Promoters and polymerases

Kinetoplastid genomes contain clear homologues of RNA polymerase core subunits. In most eukaryotes, the C-terminus of the largest polymerase II subunit consists of essential serine-rich heptapeptide repeats. The C-terminus of the corresponding kinetoplastid protein lacks the repeats but is nevertheless serine-rich, and the subunit is phosphorylated just as in other eukaryotes (see Gilinger and Bellofatto, 2001 for references). The gene encoding the core transcription factor TBP is in the Leishmania database, so other basal factors are probably also present.

Much effort has been expended in the search for transcriptional promoters in kinetoplastids. Polymerase I promoters were first identified in T.brucei, not only in the RRNA loci but also upstream of the genes encoding the major surface proteins of the bloodstream form (variant surface glycoprotein, VSG) and the insect form (the EP and GPEET procyclins). The promoters were characterized using nuclear run-on assays, primer extension, and transient transfection of plasmids containing the promoter followed by a trans splice acceptor signal and a reporter gene. The promoter structure resembles that of other eukaryotic rRNA promoters and the RRNA, VSG and EP promoters compete for common factors in an in vitro system (Laufer et al., 1999; Laufer and Günzl, 2001).

In kinetoplastids, RNA polymerase III transcribes most U RNAs in addition to tRNAs. Promoters have been identified and mapped in detail using an in vitro system and by transient transfection of plasmids designed for production of tagged RNAs. Transcription of U RNAs depends on the A and B boxes of an upstream tRNA (or tRNA-like) gene, while accurate initiation also requires a sequence at the beginning of the U RNA (Nakaar et al., 1997). The small nucleolar RNAs, in contrast, are transcribed as part of polycistronic polymerase II transcription units (Dunbar et al., 2000; Xu et al., 2001).

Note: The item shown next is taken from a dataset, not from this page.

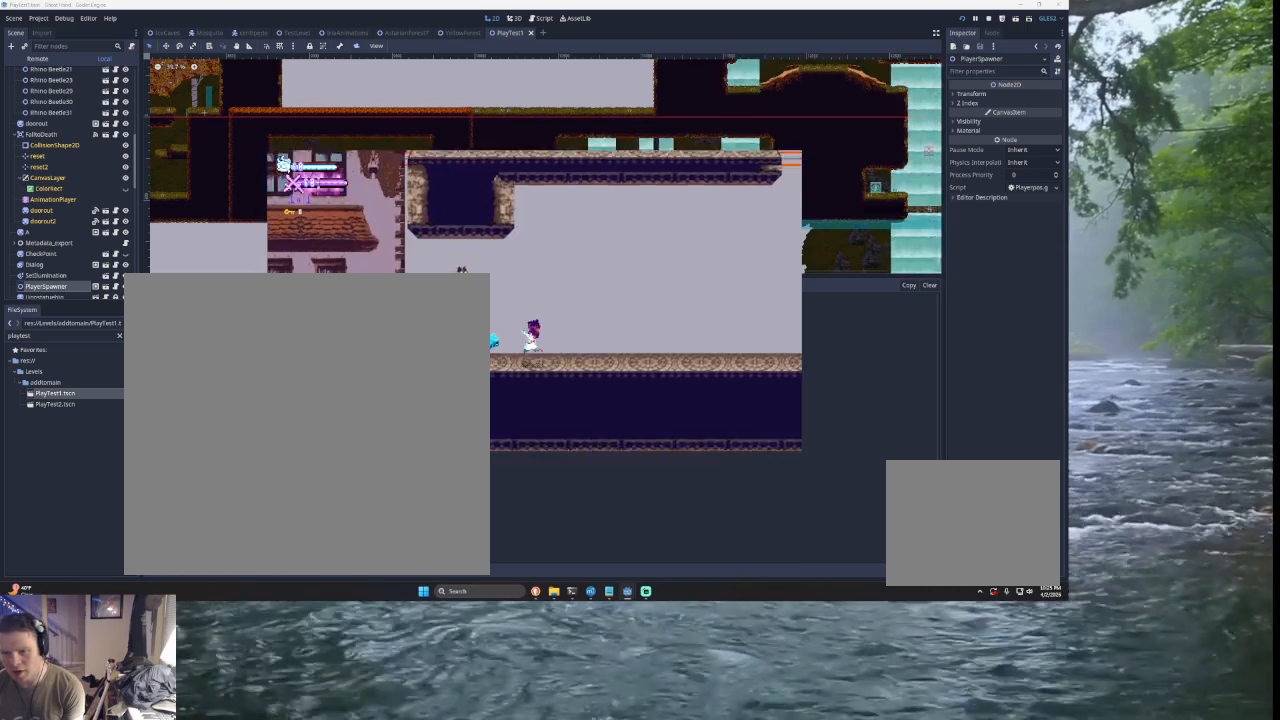
{"buttons": [], "left_stick": "center", "right_stick": "center", "events": [[167, "left_stick", "center"]]}
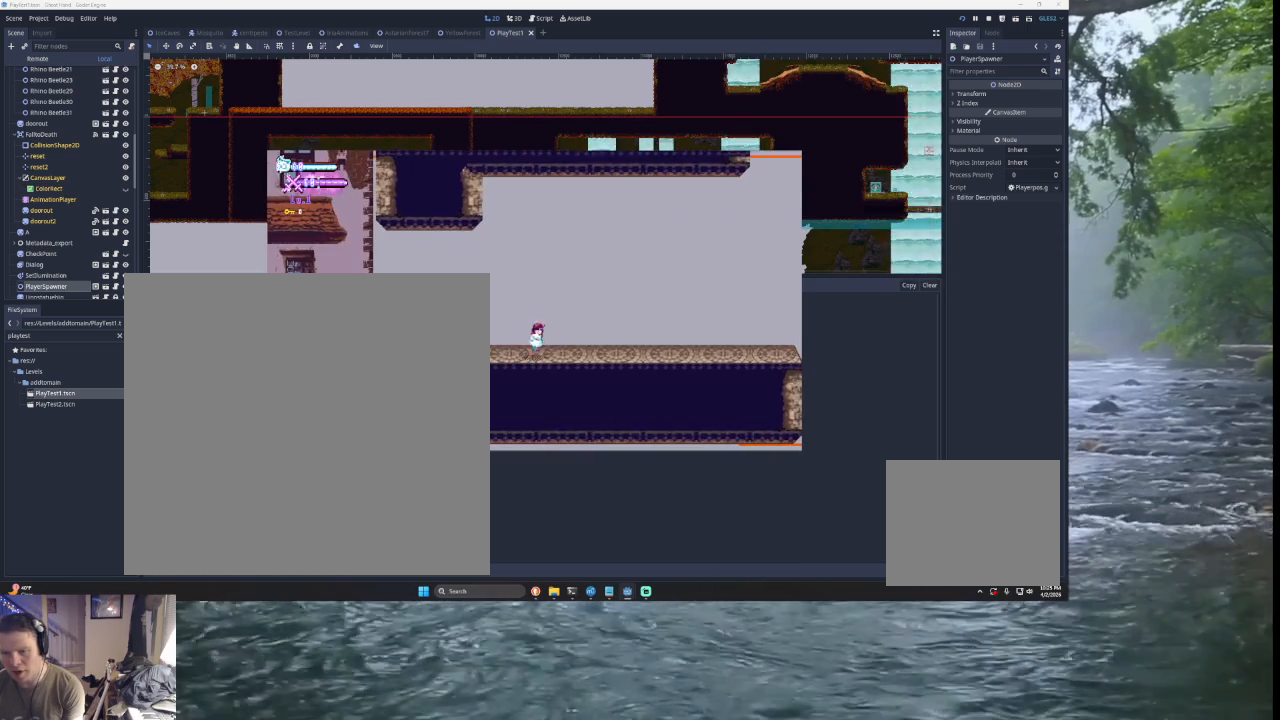
{"buttons": [], "left_stick": "right", "right_stick": "center", "events": [[467, "left_stick", "right"]]}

RNA polymerase II promoters for protein coding genes have proved elusive so far. Although there have been several reports of putative promoters, mapped by primer extension or transient transfection, none has been confirmed (McAndrew et al., 1998; Downey and Donelson, 1999). Experiments with transfected plasmids have demonstrated beyond any doubt that kinetoplastid RNA polymerase II can initiate in the absence of a specific kinetoplastid promoter. For example, in Leishmania and Leptomonas, it was possible to obtain expression of a marker from episomes containing nothing but the plasmid backbone and the marker gene preceded by a splice acceptor, which could be a synthetic polypyrimidine tract (Bellofatto et al., 1991; de Lafaille et al., 1992). Similarly, in T.brucei, a promoterless chloramphenicol acetyltransferase (CAT) reporter gene with pre-mRNA processing signals that was inserted in a gap between the U3 snRNA and 7SL RNA genes (which are both transcribed by polymerase III) was efficiently expressed, although the experiment was designed so that there was no selective pressure for CAT expression (Marchetti et al., 1998).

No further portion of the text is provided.